TRECHO APRESENTADO:
========================================

O assunto rendeu. Na Câmara, alguns zombaram de Etelvino, outros disseram que Mazzilli merecia ficar sem os móveis, por ter conduzido a votação que aprovara a transferência da capital.
O deputado incendiário
Os deputados, e não só os da oposição, inicialmente detestaram a transferência da capital, que os obrigou a trocar o Rio de Janeiro por uma cidade no meio do sertão goiano, que nem estava concluída.
Clemens Sampaio, do PTB baiano, exagerou: furioso com o improviso da mudança, com a falta de estrutura e com o apartamento sem móveis, resolveu protestar ateando fogo ao elevador do prédio recém-construído. Os outros moradores, também deputados, tentaram conter o colega incendiário, mas sem sucesso: o ato de vandalismo causou danos e ganhou as manchetes dos jornais no mesmo dia em que Brasília foi inaugurada.
O primeiro cidadão brasiliense
Brasiliano Pereira da Silva — ou Brasil, como ficou conhecido — foi a primeira criança a nascer em Brasília, na manhã da inauguração da nova capital. Os padrinhos, naturalmente, foram Juscelino e dona Sarah. Brasiliano nasceu em casa, com a ajuda da parteira Luísa, bem na hora em que os fogos de artifício começaram a estourar. Era filho de candangos que moravam no antigo acampamento da Vila IAPI, na Cidade Livre.

========================================

DADOS FORNECIDOS:
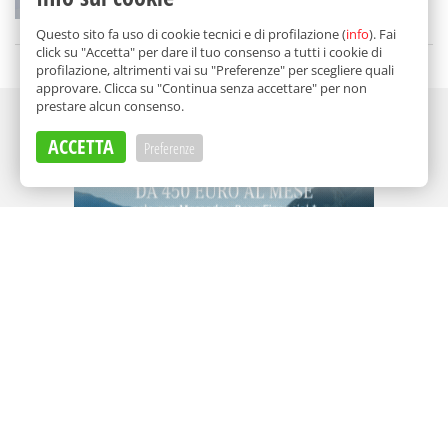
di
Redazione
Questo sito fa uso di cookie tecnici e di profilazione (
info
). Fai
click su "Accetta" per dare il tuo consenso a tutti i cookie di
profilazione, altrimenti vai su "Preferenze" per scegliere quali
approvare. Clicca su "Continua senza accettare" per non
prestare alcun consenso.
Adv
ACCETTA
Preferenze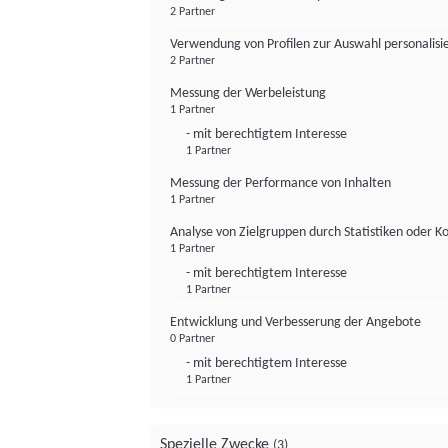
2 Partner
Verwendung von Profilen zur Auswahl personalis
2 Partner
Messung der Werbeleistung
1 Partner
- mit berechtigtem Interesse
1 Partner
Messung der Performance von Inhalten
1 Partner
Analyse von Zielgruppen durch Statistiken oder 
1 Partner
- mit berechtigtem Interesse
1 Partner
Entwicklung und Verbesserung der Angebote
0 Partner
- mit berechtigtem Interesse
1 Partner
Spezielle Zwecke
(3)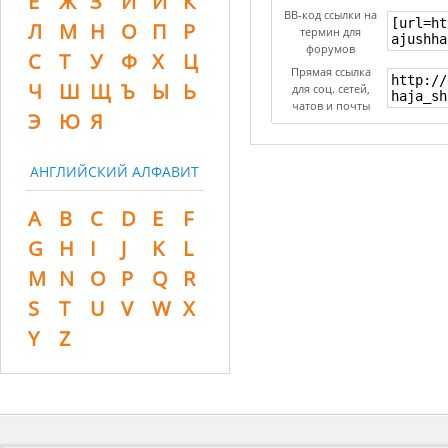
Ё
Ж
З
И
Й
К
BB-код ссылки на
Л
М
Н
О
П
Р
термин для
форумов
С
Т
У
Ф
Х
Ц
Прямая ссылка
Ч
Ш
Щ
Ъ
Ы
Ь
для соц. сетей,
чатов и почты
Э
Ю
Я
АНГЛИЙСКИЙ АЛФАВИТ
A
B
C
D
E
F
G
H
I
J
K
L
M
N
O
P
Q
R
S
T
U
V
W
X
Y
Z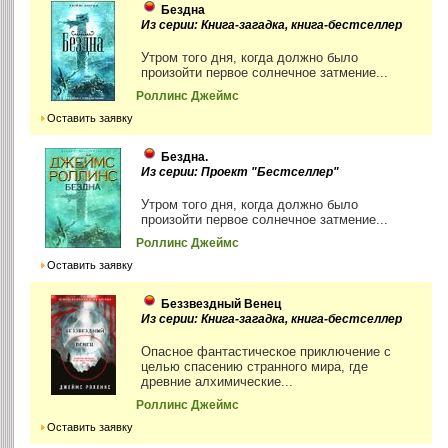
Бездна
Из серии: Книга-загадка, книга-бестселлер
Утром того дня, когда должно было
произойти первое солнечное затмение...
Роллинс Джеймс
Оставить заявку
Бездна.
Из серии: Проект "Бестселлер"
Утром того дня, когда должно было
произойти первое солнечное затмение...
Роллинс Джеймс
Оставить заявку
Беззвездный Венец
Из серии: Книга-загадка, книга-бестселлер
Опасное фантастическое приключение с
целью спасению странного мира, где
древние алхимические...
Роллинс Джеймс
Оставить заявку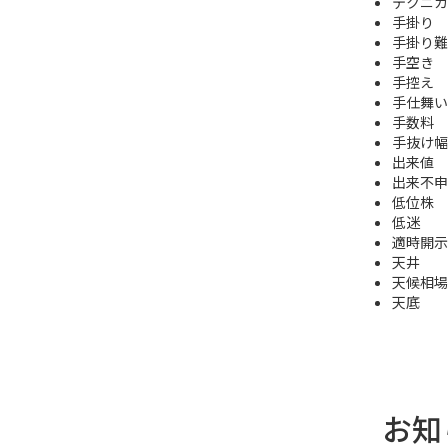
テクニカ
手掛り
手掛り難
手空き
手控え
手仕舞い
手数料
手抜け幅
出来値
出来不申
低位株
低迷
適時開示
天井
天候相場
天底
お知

========================================

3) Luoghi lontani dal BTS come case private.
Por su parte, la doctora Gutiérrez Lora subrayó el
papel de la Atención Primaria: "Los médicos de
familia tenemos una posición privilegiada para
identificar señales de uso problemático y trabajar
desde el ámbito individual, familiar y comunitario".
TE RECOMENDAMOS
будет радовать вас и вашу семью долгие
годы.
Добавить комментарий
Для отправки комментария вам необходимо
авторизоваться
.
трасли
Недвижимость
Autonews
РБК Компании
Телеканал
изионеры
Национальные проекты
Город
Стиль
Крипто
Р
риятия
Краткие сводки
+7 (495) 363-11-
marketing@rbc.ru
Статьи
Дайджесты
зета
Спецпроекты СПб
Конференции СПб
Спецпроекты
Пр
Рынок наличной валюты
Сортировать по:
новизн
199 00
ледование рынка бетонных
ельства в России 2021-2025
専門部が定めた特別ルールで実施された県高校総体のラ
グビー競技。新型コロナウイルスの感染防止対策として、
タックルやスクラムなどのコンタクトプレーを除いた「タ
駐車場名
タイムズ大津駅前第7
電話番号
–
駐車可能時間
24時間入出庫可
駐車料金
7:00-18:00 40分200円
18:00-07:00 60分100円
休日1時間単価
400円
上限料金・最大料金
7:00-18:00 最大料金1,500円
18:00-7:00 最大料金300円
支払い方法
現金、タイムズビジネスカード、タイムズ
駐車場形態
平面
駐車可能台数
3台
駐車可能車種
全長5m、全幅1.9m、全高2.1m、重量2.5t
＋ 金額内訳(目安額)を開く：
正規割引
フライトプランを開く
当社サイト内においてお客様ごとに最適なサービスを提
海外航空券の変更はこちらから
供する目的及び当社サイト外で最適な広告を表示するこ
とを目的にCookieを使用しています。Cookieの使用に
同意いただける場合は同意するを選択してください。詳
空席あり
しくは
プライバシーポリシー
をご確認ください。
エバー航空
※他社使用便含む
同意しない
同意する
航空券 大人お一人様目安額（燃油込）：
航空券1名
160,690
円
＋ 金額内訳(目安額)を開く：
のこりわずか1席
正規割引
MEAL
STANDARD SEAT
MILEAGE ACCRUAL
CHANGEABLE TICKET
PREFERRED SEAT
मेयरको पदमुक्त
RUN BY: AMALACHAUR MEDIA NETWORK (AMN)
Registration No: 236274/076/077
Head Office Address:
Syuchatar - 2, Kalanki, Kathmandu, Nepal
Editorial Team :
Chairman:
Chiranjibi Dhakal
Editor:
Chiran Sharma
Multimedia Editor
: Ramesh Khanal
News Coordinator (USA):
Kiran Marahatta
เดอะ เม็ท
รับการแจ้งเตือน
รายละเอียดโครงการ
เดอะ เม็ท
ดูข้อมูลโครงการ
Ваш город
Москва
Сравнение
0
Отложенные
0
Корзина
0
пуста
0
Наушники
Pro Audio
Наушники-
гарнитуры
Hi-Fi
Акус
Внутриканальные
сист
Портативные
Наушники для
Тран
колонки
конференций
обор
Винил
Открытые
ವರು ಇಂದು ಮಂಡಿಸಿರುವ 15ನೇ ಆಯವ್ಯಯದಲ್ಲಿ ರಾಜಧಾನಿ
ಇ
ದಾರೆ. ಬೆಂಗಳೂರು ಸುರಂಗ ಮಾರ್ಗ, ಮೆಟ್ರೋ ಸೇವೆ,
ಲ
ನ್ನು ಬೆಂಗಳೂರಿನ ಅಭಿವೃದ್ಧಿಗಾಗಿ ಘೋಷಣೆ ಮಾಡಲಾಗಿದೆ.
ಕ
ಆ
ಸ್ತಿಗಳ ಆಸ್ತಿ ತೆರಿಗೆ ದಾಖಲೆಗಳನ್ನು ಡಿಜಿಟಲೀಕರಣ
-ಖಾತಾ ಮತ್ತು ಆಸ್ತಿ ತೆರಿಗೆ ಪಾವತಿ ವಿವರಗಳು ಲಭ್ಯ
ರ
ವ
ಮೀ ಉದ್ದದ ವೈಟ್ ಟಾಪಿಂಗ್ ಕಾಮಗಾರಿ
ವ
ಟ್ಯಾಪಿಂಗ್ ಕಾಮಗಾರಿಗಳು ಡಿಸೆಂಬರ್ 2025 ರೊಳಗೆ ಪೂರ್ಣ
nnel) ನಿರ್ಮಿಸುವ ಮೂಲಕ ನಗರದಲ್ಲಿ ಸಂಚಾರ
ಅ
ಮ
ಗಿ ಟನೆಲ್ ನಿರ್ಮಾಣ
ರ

========================================

TAREFAS A CUMPRIR:
A: Reescreva a parte do trecho sobre Brasília entre "O primeiro cidadão" e "na Cidade Livre.", inclusive, trocando "Brasiliano" por "Brasil".
B: Enumere todas as pessoas citadas pelo nome no trecho sobre Brasília.
C: Condense em duas frases o parágrafo do trecho sobre Brasília que começa com "Clemens Sampaio, do PTB baiano", mantendo os fatos principais.

RESPOSTAS POR ITEM:
A:
O primeiro cidadão brasiliense
Brasil Pereira da Silva — ou Brasil, como ficou conhecido — foi a primeira criança a nascer em Brasília, na manhã da inauguração da nova capital. Os padrinhos, naturalmente, foram Juscelino e dona Sarah. Brasil nasceu em casa, com a ajuda da parteira Luísa, bem na hora em que os fogos de artifício começaram a estourar. Era filho de candangos que moravam no antigo acampamento da Vila IAPI, na Cidade Livre.

B: Etelvino, Mazzilli, Clemens Sampaio, Brasiliano Pereira da Silva, Juscelino, dona Sarah e Luísa.

C: Clemens Sampaio, do PTB baiano, estava furioso com a mudança improvisada, a falta de estrutura e o apartamento sem móveis, e por isso ateou fogo, em protesto, ao elevador do prédio recém-construído. Os vizinhos, também deputados, não conseguiram contê-lo, e o vandalismo causou danos e chegou às manchetes no dia da inauguração de Brasília.